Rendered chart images

+++++

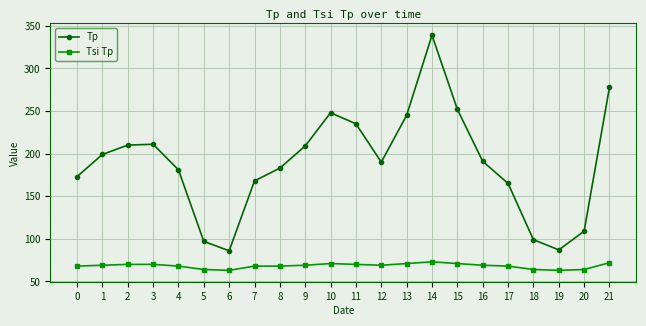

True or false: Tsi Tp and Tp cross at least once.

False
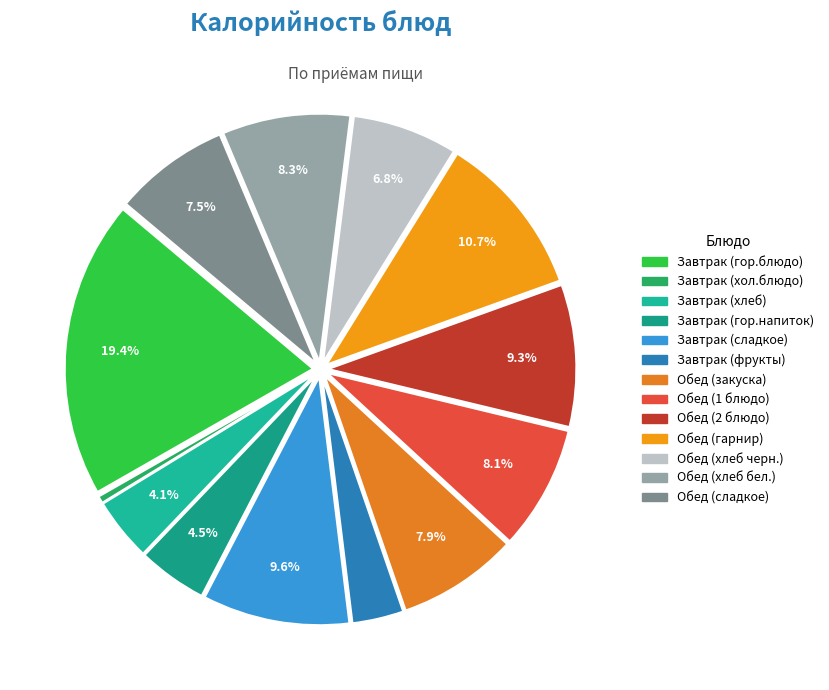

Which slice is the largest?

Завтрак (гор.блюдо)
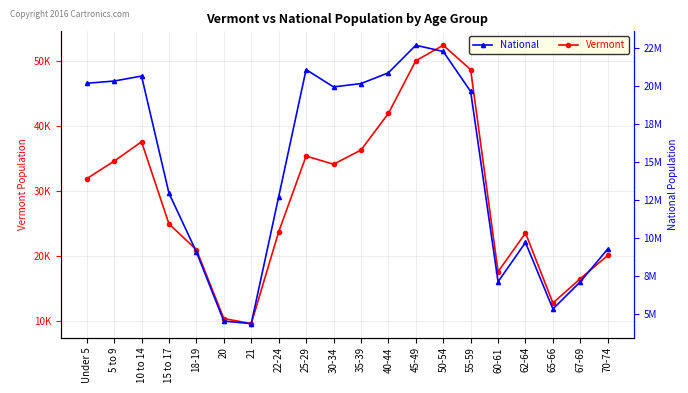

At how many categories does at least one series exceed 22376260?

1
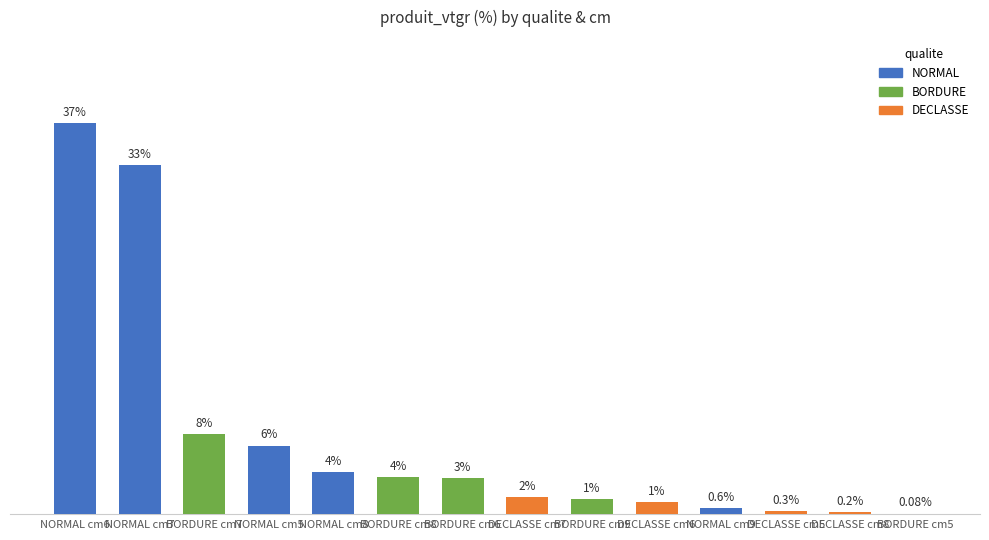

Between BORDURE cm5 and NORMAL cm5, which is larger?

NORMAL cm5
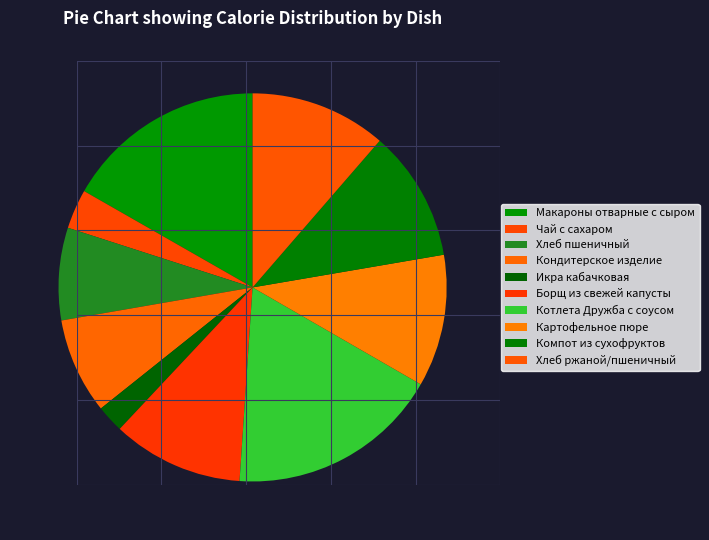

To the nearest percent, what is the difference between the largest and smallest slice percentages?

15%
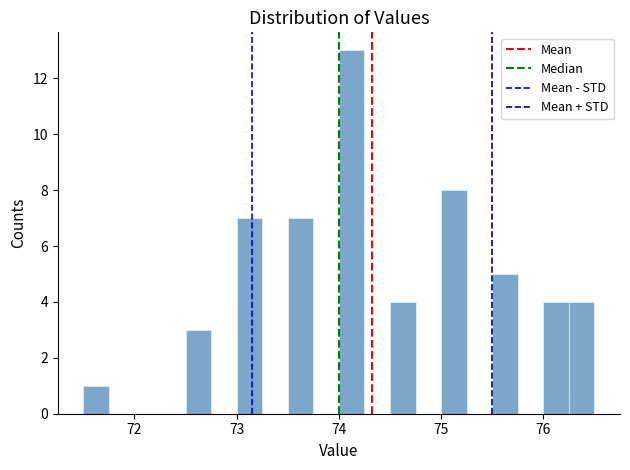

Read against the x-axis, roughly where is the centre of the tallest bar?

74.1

+++++

* What is being asked
Transcribe the whole listing above word for word, leaving out the pictures.

* Task output
True or false: Tsi Tp and Tp cross at least once.

False

Which slice is the largest?

Завтрак (гор.блюдо)

At how many categories does at least one series exceed 22376260?

1

Between BORDURE cm5 and NORMAL cm5, which is larger?

NORMAL cm5

To the nearest percent, what is the difference between the largest and smallest slice percentages?

15%

Read against the x-axis, roughly where is the centre of the tallest bar?

74.1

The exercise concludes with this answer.